I must say it is wonderful to hear from you, Pearl. I’m glad you were interested in the article. If you can see the work that went into this, I am gratified. By the way, how’d you like the drum roll? Was it obvious that it was a clothes dryer drum?
I’ve seen a documentary on the exact info you found on the crossing site. It is very convincing. Like you, true or not, God’s Word is my main source.
I hope all is well with you and yours. Please keep the butterflies happy.
Hi Chris, sorry for just now chiming in, been a hectic week! My source, newadvent.org, votes for (drumroll please?) 🙂
… (1234?-1214 B.C.), the fourth king of the nineteenth Egyptian dynasty and the supposed Pharaoh of the Exodus, was the thirteenth son of Rameses II whom he succeeded in or about 1234 B.C., being then long past middle age. His rule lasted some twenty years, during which he carried on considerable building operations in the Delta, and notably at Tanis (Zoan), where, indeed as elsewhere, he usurped a number of some of his predecessors’ monuments. His original works are comparatively few and insignificant. His name is constantly found on the monuments of his father; it appears also in Nubia, and in the old quarries in the Sinaitic peninsula. In his third year, he quelled a revolt to the northeast, possibly excited by the Hittites’ and in his fifth year, he repelled an invasion of Egypt by the Lybians and their allies, which victory is boastfully described on a black granite stela found in 1896 in his funeral temple at Thebes, and bearing the earliest known reference to Israel. He is commonly regarded as the Pharaoh of the Exodus on the following grounds.
On the one hand, Egyptian discoveries have shown that Rameses II founded the cities represented in Exodus 1:11, as built by the oppressed Hebrews, and therefore point to him as the Pharaoh of the oppression.
On the other hand, Exodus 2:23 and 4:19, imply that the immediate successor of that Pharaoh was on the throne when Moses returned to Egypt where he soon delivered his people. Whence it is not unnaturally inferred that Merneptah I, Rameses son and successor, is the Pharaoh of the Exodus.”
wow, great quote to look up some interesting stuff around the Exodus.
I always appreciate your input, Kassey. And thanks for the historical input.

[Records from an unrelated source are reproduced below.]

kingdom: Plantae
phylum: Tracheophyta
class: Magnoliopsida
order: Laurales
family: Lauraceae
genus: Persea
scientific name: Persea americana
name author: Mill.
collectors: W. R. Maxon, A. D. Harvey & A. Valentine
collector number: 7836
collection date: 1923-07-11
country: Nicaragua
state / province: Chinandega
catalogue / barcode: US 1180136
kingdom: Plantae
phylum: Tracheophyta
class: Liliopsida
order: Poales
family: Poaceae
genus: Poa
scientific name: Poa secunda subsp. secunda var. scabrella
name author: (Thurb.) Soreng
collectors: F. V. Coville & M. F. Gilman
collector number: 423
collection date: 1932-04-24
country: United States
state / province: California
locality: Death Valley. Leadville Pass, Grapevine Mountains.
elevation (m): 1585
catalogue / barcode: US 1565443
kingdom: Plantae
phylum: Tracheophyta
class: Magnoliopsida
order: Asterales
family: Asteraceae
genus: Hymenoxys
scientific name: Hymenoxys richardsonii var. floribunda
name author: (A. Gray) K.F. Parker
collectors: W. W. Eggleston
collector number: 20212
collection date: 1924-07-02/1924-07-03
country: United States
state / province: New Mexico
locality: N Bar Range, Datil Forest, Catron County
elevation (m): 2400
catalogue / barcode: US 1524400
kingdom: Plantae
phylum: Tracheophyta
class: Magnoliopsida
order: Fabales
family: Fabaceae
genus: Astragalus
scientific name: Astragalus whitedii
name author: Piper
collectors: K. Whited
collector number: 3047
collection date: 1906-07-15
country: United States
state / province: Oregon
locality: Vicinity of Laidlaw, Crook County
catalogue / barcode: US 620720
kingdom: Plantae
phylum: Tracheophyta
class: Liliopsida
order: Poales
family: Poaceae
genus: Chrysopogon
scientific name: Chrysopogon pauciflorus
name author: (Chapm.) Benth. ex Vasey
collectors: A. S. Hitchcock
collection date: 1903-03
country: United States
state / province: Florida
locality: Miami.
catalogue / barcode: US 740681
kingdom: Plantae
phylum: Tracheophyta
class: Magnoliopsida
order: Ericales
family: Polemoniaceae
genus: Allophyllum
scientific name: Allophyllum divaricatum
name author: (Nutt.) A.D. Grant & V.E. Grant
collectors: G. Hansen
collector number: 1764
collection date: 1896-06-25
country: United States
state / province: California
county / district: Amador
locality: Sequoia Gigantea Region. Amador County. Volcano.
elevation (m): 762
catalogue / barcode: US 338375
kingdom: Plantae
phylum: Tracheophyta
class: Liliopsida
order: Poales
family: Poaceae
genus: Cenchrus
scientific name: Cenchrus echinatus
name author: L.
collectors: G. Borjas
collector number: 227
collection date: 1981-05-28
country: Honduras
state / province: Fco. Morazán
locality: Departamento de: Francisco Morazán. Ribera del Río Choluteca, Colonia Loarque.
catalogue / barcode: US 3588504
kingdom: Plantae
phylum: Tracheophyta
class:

Your source and the Halley’s Handbook from 1965 are close to agreement. On page 113 of the 1965 Edition is the statement:
“There are two leading opinions: Amenhotep II (1450-1420 B.C.), or Merneptah (1235-1220 B.C.).” It seems to lean towards Amenhotep II, however, on the following page (114).
The dates for Halley’s and newadvent.org are very similar as you have probably noticed.
I think most would “narrow the field” to four candidates, as Halley does.
Thutmose III and
To quote Mr. Halley:
“Whichever it was the MUMMIES of ALL FOUR have been found. So we may now see the actual face of the Pharaoh of Moses’ day, with who Moses himself had very intimate dealings.”
There will always be speculation on this issue, and we’ll probably never know for sure until we get to heaven.
Until then, it is always fun to make an educated guess.
God’s blessings… 🙂
I agree! much to look at and consider. blessings Kassey
You got one thing wrong Ahmose was the pharaoh’s daughter who “found” Moses and named him after herself. If you translate Ahmose 1 and Ahmose 2’s stelaes you will see who the Pharoah of the Exodus was Ahmose 2 was Moses.
Thank you for this comment. I am off for a short nap on this rainy Wednesday. When I awake, I will reread my post and your comment and let you know what I think.
I always appreciate input that corrects any errors I make.
Well, I didn’t make it to my nap yet because I was curious. I’ve spent about 45 minutes looking to validate your comment and I can’t find anything across the internet. Would you mind sharing a link with me that backs up your statement?